With Roger supporting but also making sure, there was plenty of hands-on experience, I looked at brazing, soldering, wire stretching and doming as well as properties of different wires and means of joining them. He really is a font of knowledge and happy to work with the needs and wishes of his students. I need to explore, practise and perfect in order to be able to start making again, but feel Roger has set me on that path to be able to start building my own work once more.
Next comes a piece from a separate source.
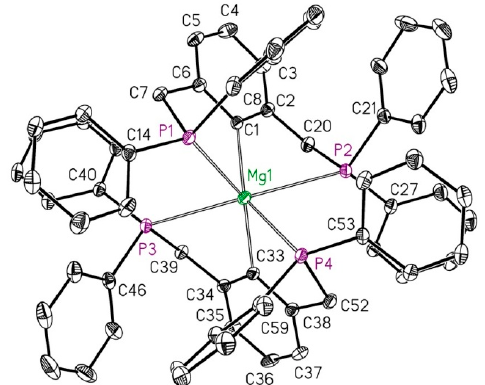
Figure 3. Molecular structure and atom numbering scheme of bis(2,6-bis(diphenylphosphanyl- methyl)phenyl)magnesium ( 2 ). The ellipsoids represent a probability of 30%; H atoms are omitted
http://www.rogerrussell1960.co.uk/
Timberkits, The Art of Movement in Rural Wales
As the first leg of my journey about movement, I set off from North Wales to Llanbrynmair in beautiful rural Mid Wales to meet up with Sarah Reast from Timberkits. Sarah is the daughter of the founder, Eric Williamson, who along with his wife Alison, set up the family business with a real wish to create a local creative business and provide employment.
This is what Timberkits says about Eric ‘Automata makers are a rare and misunderstood breed, isolated by their obsession with bringing inanimate materials to life and the workings of cogs, wheels and waggle sticks. The words eccentric, mad and genius often apply and who better to illustrate this than Eric Williamson. He may be seen on a regular basis around Machinations, recognisable by the beard, dusty clothes, pockets of tools and a distracted expression. Eric trained as a fine art painter in the 60s when it was OK to wear paisley fish-tail ties and live in the hills doing weird stuff.’
Eric did indeed make an appearance when Sarah took time out to give me a tour of their workshops and design room, complete with shelves of models past and present and works in progress getting their mechanisms tweaked and refined.
It is interesting to see the path that Timberkits and Machinations (their exhibition space and public area for children)have taken, and the sometimes uneasy relationship they have had with other automata makers in the UK who have gone down the route of making one-off pieces of Automata Art. What Timberkits does so well is provide both joy in the act of making for those people who simply want to put together a cleverly designed moving kit, but also, as their photo gallery testifies, their kits provide an accessible and affordable way in for anyone interested in the world of Automata making, an often niche and rarified art form, somewhat mysterious, complex and difficult. By learning mechanisms through Timberkits it’s then possible to experiment and start creating new models.
Sarah was very honest about their lack of funding for the somewhat dusty Automata exhibition. She said don’t make a special trip to visit. But for anyone interested in Automata in the UK I would disagree. Not only is it in a lovely part of rural Wales (with a nice cafe), but in a very small and specialised field of niche making, with almost no permanent exhibitions since Cabaret Mechanical closed theirs in Covent Garden(They now run touring exhibitions) they represent both history and a very particular solution to how to make a creative business out of a complex individual art form. If you visit, see if you can catch Sarah or Eric among the gears and wood shavings for a fascinating chat about movement and mechanisms.